Ajay is a founding trustee of the U.S.-India Strategic Partnership Forum, a member of the U.S.-India CEO Forum and is chairman emeritus of the American India Foundation. He served as a member of President Obama’s Commission on Enhancing National Cybersecurity. He is a past member of the U.S. President’s Advisory Committee for Trade Policy and Negotiations.
He was awarded the Padma Shri Award by the President of India in 2016, the Ellis Island Medal of Honor in 2019 and the Business Council for International Understanding’s Global Leadership Award. He is a fellow of the Foreign Policy Association and was awarded the Foreign Policy Association Medal in 2012.
Ajay is a member of the Weill Cornell Medicine board of fellows. In addition, Ajay serves as a director of Dow Inc. and is a member of its compensation and governance committees.
Prior to MasterCard, Ajay served as chief executive officer of Citigroup Asia Pacific. During his career at Citigroup, he held a variety of senior management roles in the United States, Asia Pacific, Europe, Middle East and Africa. He also oversaw the company’s efforts in microfinance.
Ajay began his career at Nestlé, India, where for 13 years he worked on assignments spanning sales, marketing and general management. He also spent two years with PepsiCo, where he was instrumental in launching its fast food franchises in India as the economy liberalized.
He graduated from Delhi University and the Indian Institute of Management in Ahmedabad.
All the above cases prove that the reason behind Indians getting the leading roles is their high education. As per a Pew report published earlier, 77.5 per cent Indians in the US had a bachelor’s degree or higher in 2016, which was the highest among any top origin country. This was in sharp contrast to that of native-born Americans, only 31.6 per cent of who have a similar degree.

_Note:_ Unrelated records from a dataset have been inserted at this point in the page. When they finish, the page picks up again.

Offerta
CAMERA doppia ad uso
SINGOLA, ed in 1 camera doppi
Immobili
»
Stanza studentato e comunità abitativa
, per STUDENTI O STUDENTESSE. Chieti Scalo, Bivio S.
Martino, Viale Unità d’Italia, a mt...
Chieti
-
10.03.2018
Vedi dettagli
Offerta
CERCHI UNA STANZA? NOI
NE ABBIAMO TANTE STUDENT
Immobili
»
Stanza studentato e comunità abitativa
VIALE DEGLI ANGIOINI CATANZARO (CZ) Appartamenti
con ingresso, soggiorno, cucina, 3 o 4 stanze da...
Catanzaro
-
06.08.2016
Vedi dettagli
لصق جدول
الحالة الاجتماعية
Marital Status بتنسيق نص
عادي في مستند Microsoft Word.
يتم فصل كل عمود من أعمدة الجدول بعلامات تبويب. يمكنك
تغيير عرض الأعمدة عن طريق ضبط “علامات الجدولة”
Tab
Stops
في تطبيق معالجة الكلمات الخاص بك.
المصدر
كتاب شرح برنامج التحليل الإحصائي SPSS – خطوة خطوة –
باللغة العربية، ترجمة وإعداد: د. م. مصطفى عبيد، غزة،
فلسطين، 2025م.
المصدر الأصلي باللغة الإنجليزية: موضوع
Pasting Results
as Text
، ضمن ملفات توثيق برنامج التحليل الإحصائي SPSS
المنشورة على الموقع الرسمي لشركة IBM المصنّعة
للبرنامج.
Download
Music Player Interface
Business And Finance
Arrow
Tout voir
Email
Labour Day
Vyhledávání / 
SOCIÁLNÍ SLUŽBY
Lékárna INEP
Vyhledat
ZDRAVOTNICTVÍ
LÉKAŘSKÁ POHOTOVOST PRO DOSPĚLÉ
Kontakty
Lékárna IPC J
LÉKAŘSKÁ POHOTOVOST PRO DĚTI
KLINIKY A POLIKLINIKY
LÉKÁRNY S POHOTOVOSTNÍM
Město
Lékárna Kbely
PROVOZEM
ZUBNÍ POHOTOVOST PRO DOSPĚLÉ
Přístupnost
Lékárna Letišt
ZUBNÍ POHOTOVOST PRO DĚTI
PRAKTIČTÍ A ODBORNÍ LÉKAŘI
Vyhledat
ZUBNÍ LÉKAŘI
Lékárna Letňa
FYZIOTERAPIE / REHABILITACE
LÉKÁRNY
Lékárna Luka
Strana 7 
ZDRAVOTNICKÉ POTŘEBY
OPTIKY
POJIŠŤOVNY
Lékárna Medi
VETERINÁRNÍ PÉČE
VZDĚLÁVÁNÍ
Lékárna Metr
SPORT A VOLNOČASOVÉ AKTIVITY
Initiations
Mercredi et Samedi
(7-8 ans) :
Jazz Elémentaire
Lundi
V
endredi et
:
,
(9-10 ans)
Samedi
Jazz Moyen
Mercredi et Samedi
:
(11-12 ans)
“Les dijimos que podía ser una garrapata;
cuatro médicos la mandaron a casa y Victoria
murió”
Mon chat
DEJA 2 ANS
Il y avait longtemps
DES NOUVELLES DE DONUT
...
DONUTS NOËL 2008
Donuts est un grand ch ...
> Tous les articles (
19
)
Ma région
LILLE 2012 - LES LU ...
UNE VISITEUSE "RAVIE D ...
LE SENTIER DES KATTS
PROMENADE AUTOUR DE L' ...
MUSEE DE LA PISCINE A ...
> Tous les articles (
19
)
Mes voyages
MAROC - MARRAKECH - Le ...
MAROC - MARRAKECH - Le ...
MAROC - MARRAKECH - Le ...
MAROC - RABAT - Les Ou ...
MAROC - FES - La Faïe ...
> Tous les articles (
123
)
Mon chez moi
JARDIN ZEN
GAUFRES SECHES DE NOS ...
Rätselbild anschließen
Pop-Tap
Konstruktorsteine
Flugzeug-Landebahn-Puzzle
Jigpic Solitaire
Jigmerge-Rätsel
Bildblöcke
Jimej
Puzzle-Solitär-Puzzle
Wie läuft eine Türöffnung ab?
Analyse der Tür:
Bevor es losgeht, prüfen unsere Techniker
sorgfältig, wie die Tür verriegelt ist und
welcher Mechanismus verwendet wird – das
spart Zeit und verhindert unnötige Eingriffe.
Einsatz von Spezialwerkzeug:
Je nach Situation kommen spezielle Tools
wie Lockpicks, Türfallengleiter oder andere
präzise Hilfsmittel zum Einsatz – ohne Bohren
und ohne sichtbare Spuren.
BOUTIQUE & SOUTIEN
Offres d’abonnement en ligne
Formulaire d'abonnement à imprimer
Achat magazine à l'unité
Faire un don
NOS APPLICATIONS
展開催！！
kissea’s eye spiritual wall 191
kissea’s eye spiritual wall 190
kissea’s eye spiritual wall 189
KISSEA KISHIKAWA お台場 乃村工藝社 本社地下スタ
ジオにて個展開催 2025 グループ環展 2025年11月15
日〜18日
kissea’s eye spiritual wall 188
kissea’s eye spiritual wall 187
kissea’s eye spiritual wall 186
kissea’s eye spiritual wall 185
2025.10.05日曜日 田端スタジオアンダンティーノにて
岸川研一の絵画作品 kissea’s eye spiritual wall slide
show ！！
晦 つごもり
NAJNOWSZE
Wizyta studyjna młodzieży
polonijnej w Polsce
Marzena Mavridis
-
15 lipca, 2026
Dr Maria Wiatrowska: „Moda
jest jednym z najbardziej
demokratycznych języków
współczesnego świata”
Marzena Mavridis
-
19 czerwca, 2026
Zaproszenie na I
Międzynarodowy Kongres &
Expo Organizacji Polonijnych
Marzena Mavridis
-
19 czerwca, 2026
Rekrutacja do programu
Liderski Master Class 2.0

Indian’s are also known for their approach of doing more with less resources, or what’s locally known as ‘jugaad’. This makes them use up lesser amount of capital and still get the job done, eventually making companies prefer Indians over natives in leading positions.
India-born Silicon Valley CEOs are also part of a four million-strong minority group that is among the wealthiest and most educated in the US.
About a million of them are scientists and engineers. More than 70 percent of H-1B visas — work permits for foreigners — issued by the US go to Indian software engineers, and 40 percent of all foreign-born engineers in cities like Seattle are from India, states a BBC report.